◆ Work to complete
In the entries below, find the string "lines" and return each line holding it.

***** Information shown

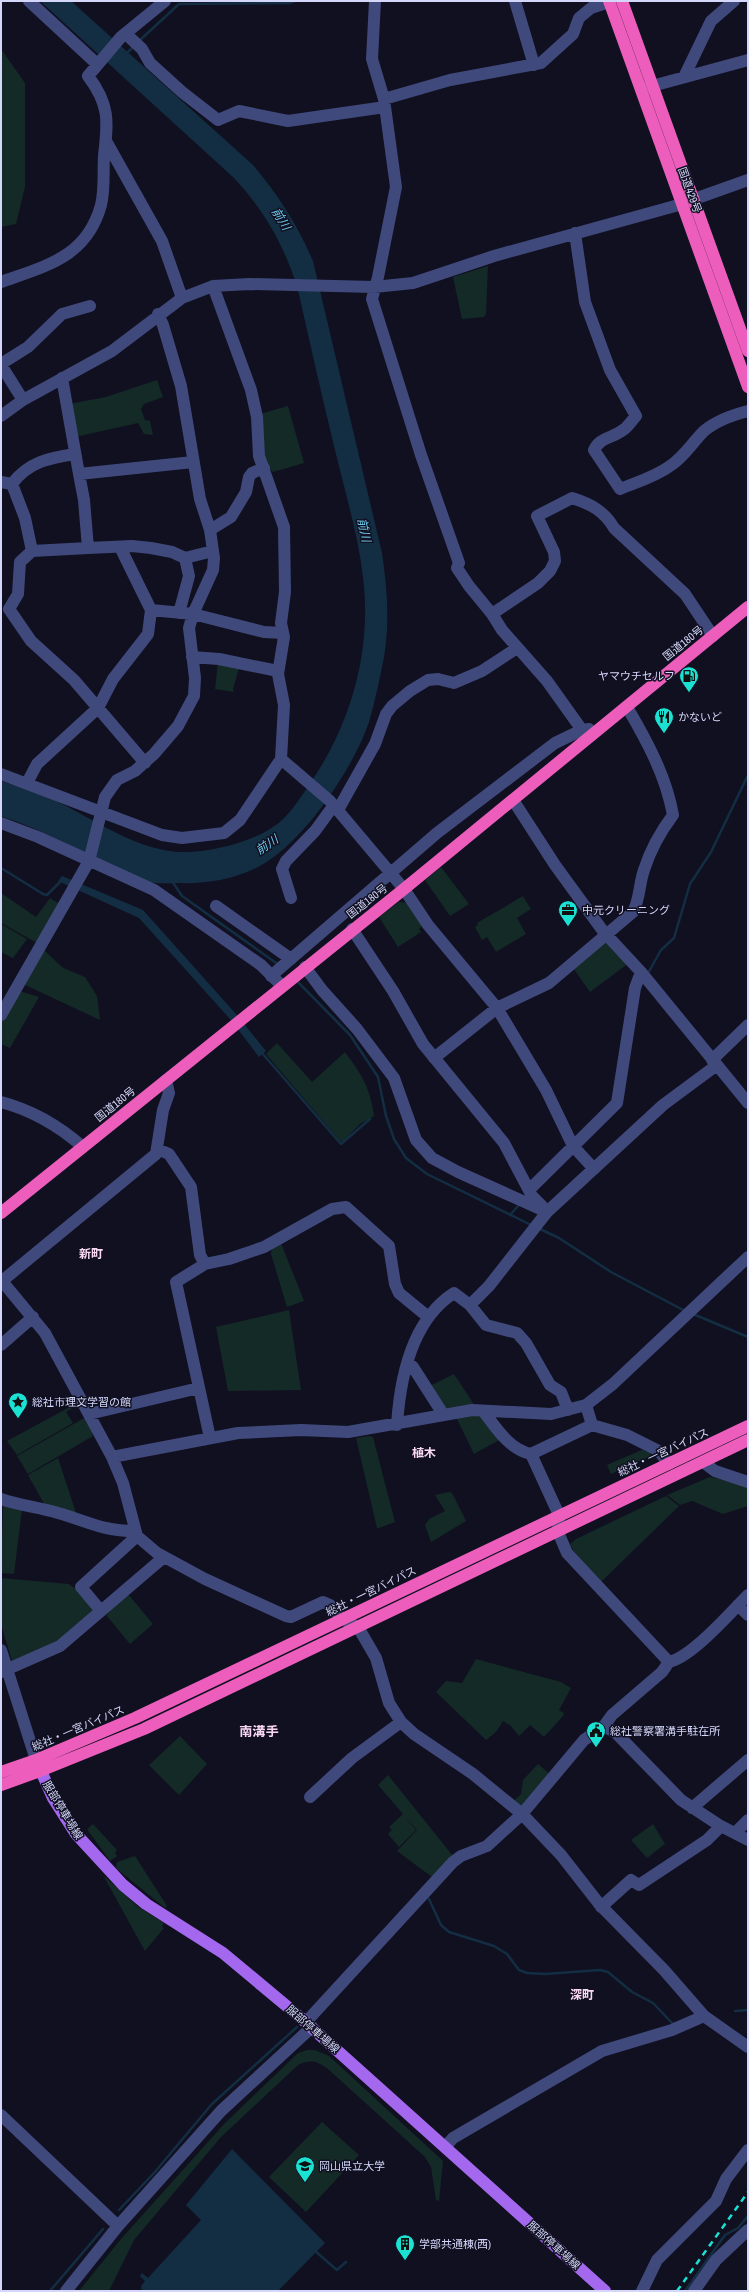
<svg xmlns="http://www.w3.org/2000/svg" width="749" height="2292" viewBox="0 0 749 2292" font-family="'Archivo Narrow','Noto Sans JP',sans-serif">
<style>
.green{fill:#142a26}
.water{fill:#132e42}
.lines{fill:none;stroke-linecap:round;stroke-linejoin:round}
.stream{stroke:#132e42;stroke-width:2.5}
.minor{stroke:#40497b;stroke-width:12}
.major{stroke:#a468ee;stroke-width:12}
.highway{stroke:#ed5ebc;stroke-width:12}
.rail{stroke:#1ae1d2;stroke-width:2.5;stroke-dasharray:6 5;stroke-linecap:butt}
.labels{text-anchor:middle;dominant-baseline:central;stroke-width:3;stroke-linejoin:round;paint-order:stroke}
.street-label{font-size:11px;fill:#d5d7fa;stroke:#101021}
.poi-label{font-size:11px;fill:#d5d7fa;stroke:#101021;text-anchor:start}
.water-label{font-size:12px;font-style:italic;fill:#6fcaef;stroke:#101021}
.neighbourhood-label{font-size:12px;font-weight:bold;fill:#fad7f4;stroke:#101021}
.quarter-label{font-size:13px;font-weight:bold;fill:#fad7f4;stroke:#101021}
</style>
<rect width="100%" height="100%" fill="#101021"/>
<path class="green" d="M1 49 25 83V187L16 224 1 227Z
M488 266 486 314 484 317 462 319 453 277Z
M157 380 163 397 144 404 141 409 145 420 150 421 153 435 144 434 138 423 75 437 69 404 106 397Z
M288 406 304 463 273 472 266 466 260 414Z
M218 661 240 665 233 689 234 692 215 689Z
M441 867 469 904 450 916 425 880Z
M1 893 36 917 50 898 61 905 39 944 1 923Z
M523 896 531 909 517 918 526 934 496 952 487 937 482 940 475 927 478 925 477 923Z
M399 902 407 903 422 926 419 929 421 932 398 947 379 917Z
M1 924 27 939 13 958 1 952Z
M609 940 629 963 590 992 573 968Z
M43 949 63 968 85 977 97 996 100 1020 23 984Z
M19 991 39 997 10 1048 1 1044V1022Z
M277 1043 312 1082 345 1052C362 1075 370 1087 374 1116L360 1124 342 1142 340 1141 266 1054Z
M281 1243 304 1301 287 1307 271 1254 272 1248Z
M289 1310 301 1390 228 1391 216 1327Z
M454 1374 475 1406 444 1412 428 1387Z
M79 1402 80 1403 66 1412 73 1423 17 1455 7 1441Z
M458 1416H484L501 1439 474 1454 457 1419Z
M86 1417 94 1432 92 1433 93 1436 28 1474 17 1456Z
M369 1436 373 1437 395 1522 379 1528H377L356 1438Z
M644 1449 645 1452 649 1450 651 1456 611 1474 607 1465Z
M58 1458 78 1519 47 1509 28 1475Z
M710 1477 748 1485V1506L723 1514 692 1501 680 1505 667 1495Z
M449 1492 452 1493 466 1521 431 1542 425 1525 429 1519 445 1511 435 1495Z
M666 1496 679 1506 601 1582 574 1552 570 1544 576 1539Z
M3 1502 22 1509 14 1574 1 1573Z
M1 1578 69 1584 81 1593 96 1611 55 1644 12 1661 1 1624Z
M128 1594 153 1624 130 1644 106 1615 108 1614 107 1611Z
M476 1659 561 1682 571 1688 559 1710 564 1713 563 1716 544 1737 530 1725 519 1736 511 1726 503 1721 496 1732 486 1740 436 1692 446 1681 462 1683Z
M180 1736 207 1764 179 1795 149 1765Z
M538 1764 551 1775 523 1809 513 1802 521 1794 523 1780Z
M388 1775 453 1856 432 1877 397 1851 417 1830 405 1817 416 1830 399 1847 388 1834 392 1830 389 1827 403 1814 378 1785Z
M93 1824 117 1850 115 1853 117 1856 110 1861 87 1829Z
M653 1824 665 1844 647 1858 631 1840Z
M135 1856 167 1906 165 1908 116 1868 117 1862Z
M103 1875 137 1906 164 1923 162 1927 164 1928 145 1951Z
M307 2050H315L329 2056 443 2161 439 2201 436 2200 431 2167 425 2157 328 2069C317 2061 310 2059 298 2065L221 2137 134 2240 109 2291H79L121 2239 225 2123 298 2053Z
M322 2122 359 2155 306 2212 269 2177Z"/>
<path class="water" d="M40 1H71L253 165C279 196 297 224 313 261L382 553C387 587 390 622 384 657 380 678 375 701 369 722 353 769 304 842 260 866 234 880 205 884 177 883 168 883 157 884 148 882 131 878 115 868 99 860 67 844 35 827 1 816V781C19 787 37 792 54 800 94 819 140 853 185 852 214 852 261 840 282 820 294 809 302 795 311 782 352 722 372 649 363 577 358 534 345 492 335 450 322 397 310 343 298 290 285 247 265 211 234 178Z
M62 876 143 910 236 1014 266 1051 259 1057 230 1019 139 918 58 881Z
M232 2149 325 2243 278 2291H142L141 2286 145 2281 140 2276 142 2273 148 2278 201 2220 186 2205Z"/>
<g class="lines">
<path class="stream" d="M139 41 179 4 289 3 295 1
M126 54 134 46
M1 868 43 894 47 895 62 880
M172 881 182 896 279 965
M647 975 661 950 674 938 690 884 711 852 748 775
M296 980 350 1035 378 1077 386 1116 394 1139 406 1158 427 1174 531 1225
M262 1053 341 1144 370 1119
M510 1215 519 1205
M540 1229 559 1238 611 1272 685 1311
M693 1314 748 1337
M429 1899 441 1925 449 1932 494 1946 507 1954 519 1970 527 1973 545 1974 600 1970 608 1972 632 1992 653 2003 673 2024 676 2023
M735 2011 748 2010
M119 2210 154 2173 212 2104 297 2027
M315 2251 337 2270 346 2262
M50 2291 103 2229
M685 2291 725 2235 738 2228 748 2216"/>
<path class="minor" d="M29 1 97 64
M375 1 372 59 384 99 396 187 378 277 372 299 421 455 459 563 457 568 469 586 492 614
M515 1 534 65
M126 34 142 49 150 63 182 92 218 120 239 111 288 121 385 107
M684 77 711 21 734 1
M641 89 748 60
M384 99 450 80 541 63 573 34 579 18 591 8 609 2
M106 141 162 241 182 298
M575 233 585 302 610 370 636 416C632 420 628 427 623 430 613 438 600 437 594 450L620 489C637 482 655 477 670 466 684 457 692 443 704 431 717 420 732 415 748 411
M1 282C46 266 87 257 101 205 105 189 103 172 104 156 108 121 110 105 88 76L121 37 165 1
M1 364 28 347 62 314 90 306
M1 365 23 400
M62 378 79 474
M1 416 23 400 112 351 182 298 213 286 249 284 374 287 413 283 494 256 675 206 748 180
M1 482 12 484 25 518 32 551
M12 484C28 462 49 458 75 454
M210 530 231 517 246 492 249 477 252 473 264 468
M88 548 132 546 151 548 172 552 185 558 213 551
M151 610 193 614 264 632 283 633
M179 613 189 576 185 558
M192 657 219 659 278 671
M582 730 547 681 502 630 492 614 538 583 550 571 555 561 554 552 537 516 572 498C591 504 604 511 614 528L685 594 713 636
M281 759 330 801 404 889 428 925 497 1008 546 1090 573 1146 594 1169
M145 763 74 680 31 641 9 609 18 594 20 562 32 551 88 548 84 500 79 474 193 462
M1 774 162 835 182 838 224 833 240 820 281 759 284 705 278 674 284 637 281 623 285 592 284 527 259 456 257 417 251 390 213 286
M27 783 37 764 98 708 113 679 148 634 151 610 120 547
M513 800 555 865 603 931 641 972 748 1103
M338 810 375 744 386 714 392 706 410 691 428 680 438 679 454 683 482 671 517 648
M1 823 38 837 154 890 261 965 282 986
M291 898 282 869 286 861 315 831 334 805
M216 906 291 959
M352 929 393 991 423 1044 504 1143 532 1196 542 1206
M305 967 322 990 357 1029 394 1078 416 1140 432 1158 458 1172 547 1212
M271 976 437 833 555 743 582 730 589 729
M1 1015 89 861 105 797 117 780 135 771 154 754 178 726 194 696 195 678 189 628 193 614 213 570 214 558 210 530 200 499 181 386 163 325 158 314
M434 1058 497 1008 549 983 633 912C640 899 639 884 644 870 650 851 661 831 673 815 666 776 647 741 627 707
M712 1060 748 1025
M166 1080 169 1093 163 1110 156 1154 2 1281 45 1333 112 1457 123 1483 137 1536 157 1553 205 1579 286 1616 291 1617 323 1602 330 1605 342 1619 358 1627 376 1658 389 1703 401 1722 414 1734 473 1774 522 1814 561 1855 600 1905 664 1970 704 2016 748 2047
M1 1102C32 1110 59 1126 83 1147
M157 1149 169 1154 191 1187 200 1255 205 1264
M529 1190 617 1103 635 988 641 972
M470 1305 489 1286 547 1212 663 1105 717 1065
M1 1345 33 1317
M408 1363 413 1367 443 1414
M586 1405 592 1425 627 1435 659 1451 669 1464
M484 1412C497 1429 509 1449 531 1454L559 1515 558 1532 567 1553 669 1662
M89 1414 199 1388
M397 1425C400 1378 412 1320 454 1293L470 1305 486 1325 517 1333 526 1343 550 1385 561 1392 568 1410
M210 1438 176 1282 205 1264 229 1259 264 1247 332 1209 346 1207 389 1246 395 1284 399 1293 427 1316
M531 1454 592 1425
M112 1457 238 1433 301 1430 348 1432 472 1410 551 1414 586 1405 613 1384 748 1257
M703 1462 715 1471 748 1482
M1 1499C21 1506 38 1507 58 1513 87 1521 102 1531 135 1531
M738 1605 748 1615
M101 1611 81 1587 137 1536
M1 1650 36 1760
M1 1672 60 1646 164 1557
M604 1726 616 1733 681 1800 719 1825 748 1840
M310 1797 352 1758 401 1722
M692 1808 748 1760
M735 1833 748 1820
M601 1907 631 1880 639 1885 707 1840 721 1826
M306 2022 453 1862 461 1856 487 1846 522 1814 584 1740 604 1726 612 1715 662 1672 669 1662C692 1657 730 1613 748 1595
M1 2115 118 2226
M445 2147 453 2138 602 2051 672 2030 704 2016
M66 2291 118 2226 221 2111 312 2027
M642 2291 657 2260 716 2201 726 2179 748 2150
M694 2291 716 2260 748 2230"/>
<path class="major" d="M37 1762 53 1798 76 1834 123 1885 146 1904 223 1953 301 2018 605 2291"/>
<path class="highway" d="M609 1 748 387
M622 1 748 351
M1 1213 404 889 748 607
M1 1772 36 1760 135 1718 748 1426
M1 1785 40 1771 144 1729 748 1440"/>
<path class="rail" d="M677 2291 748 2192"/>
</g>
<defs>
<symbol id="fuel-pin" viewBox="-11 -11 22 30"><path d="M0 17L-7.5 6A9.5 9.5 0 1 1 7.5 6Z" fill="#1ae1d2" stroke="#101021"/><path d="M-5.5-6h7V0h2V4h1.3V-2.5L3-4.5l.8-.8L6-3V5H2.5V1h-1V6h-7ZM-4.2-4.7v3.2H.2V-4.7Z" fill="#111"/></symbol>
<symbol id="restaurant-pin" viewBox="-11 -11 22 30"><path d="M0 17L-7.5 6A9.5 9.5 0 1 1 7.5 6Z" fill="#1ae1d2" stroke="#101021"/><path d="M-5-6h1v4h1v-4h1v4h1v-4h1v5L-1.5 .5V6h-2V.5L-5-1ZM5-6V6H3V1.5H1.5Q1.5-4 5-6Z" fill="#111"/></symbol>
<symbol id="office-pin" viewBox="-11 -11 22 30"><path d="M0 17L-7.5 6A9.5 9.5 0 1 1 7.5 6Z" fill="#1ae1d2" stroke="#101021"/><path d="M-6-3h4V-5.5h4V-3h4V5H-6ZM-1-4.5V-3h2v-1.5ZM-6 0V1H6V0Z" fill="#111"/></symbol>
<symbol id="sight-pin" viewBox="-11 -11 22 30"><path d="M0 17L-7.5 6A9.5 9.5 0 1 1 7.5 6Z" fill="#1ae1d2" stroke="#101021"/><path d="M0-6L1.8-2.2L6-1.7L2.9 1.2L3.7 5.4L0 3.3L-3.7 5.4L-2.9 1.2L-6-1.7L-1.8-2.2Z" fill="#111"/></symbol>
<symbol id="civic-pin" viewBox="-11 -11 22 30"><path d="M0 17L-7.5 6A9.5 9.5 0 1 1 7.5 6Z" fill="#1ae1d2" stroke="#101021"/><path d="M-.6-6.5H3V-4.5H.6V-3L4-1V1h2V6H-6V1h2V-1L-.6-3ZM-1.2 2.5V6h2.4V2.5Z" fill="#111"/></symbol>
<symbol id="university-pin" viewBox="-11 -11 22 30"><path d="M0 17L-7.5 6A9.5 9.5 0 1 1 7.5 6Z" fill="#1ae1d2" stroke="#101021"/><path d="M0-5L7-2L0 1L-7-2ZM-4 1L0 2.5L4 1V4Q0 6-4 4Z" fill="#111"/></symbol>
<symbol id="building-pin" viewBox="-11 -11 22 30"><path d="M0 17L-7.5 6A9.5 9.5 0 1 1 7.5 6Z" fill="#1ae1d2" stroke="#101021"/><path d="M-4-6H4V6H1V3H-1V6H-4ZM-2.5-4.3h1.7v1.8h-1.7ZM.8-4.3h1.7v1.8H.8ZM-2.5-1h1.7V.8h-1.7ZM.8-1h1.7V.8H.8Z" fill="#111"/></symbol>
</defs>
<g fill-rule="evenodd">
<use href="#fuel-pin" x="678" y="665" width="22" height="30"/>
<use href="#restaurant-pin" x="653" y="706" width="22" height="30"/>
<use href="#office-pin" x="557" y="899" width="22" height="30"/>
<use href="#sight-pin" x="7" y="1391" width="22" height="30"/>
<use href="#civic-pin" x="585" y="1720" width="22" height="30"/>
<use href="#university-pin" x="294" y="2155" width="22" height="30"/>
<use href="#building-pin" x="394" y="2233" width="22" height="30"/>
</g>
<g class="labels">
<g class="street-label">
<text transform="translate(690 190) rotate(70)">国道429号</text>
<text transform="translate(683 643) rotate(-39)">国道180号</text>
<text transform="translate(367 901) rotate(-38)">国道180号</text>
<text transform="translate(115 1104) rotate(-39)">国道180号</text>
<text transform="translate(663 1452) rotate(-25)">総社・一宮バイパス</text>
<text transform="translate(371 1591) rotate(-26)">総社・一宮バイパス</text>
<text transform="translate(78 1728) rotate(-23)">総社・一宮バイパス</text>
<text transform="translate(63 1810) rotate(59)">服部停車場線</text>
<text transform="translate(313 2029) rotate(41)">服部停車場線</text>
<text transform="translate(554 2245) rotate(42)">服部停車場線</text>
</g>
<g class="poi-label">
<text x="675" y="676" text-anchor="end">ヤマウチセルフ</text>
<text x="678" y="717">かないど</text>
<text x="582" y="910">中元クリーニング</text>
<text x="32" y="1402">総社市理文学習の館</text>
<text x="610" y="1731">総社警察署溝手駐在所</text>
<text x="319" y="2166">岡山県立大学</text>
<text x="419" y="2244">学部共通棟(西)</text>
</g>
<g class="water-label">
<text transform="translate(281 219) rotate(58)">前川</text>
<text transform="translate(364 530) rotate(77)">前川</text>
<text transform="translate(267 845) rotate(-34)">前川</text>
</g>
<g class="neighbourhood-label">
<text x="91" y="1254">新町</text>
<text x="424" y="1453">植木</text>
<text x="582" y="1995">深町</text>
</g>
<g class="quarter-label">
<text x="259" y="1731">南溝手</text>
</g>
</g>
<rect width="749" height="2292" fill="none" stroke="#d5d7fa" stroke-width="4"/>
</svg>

**********

◆ Solution below
.lines{fill:none;stroke-linecap:round;stroke-linejoin:round}
<g class="lines">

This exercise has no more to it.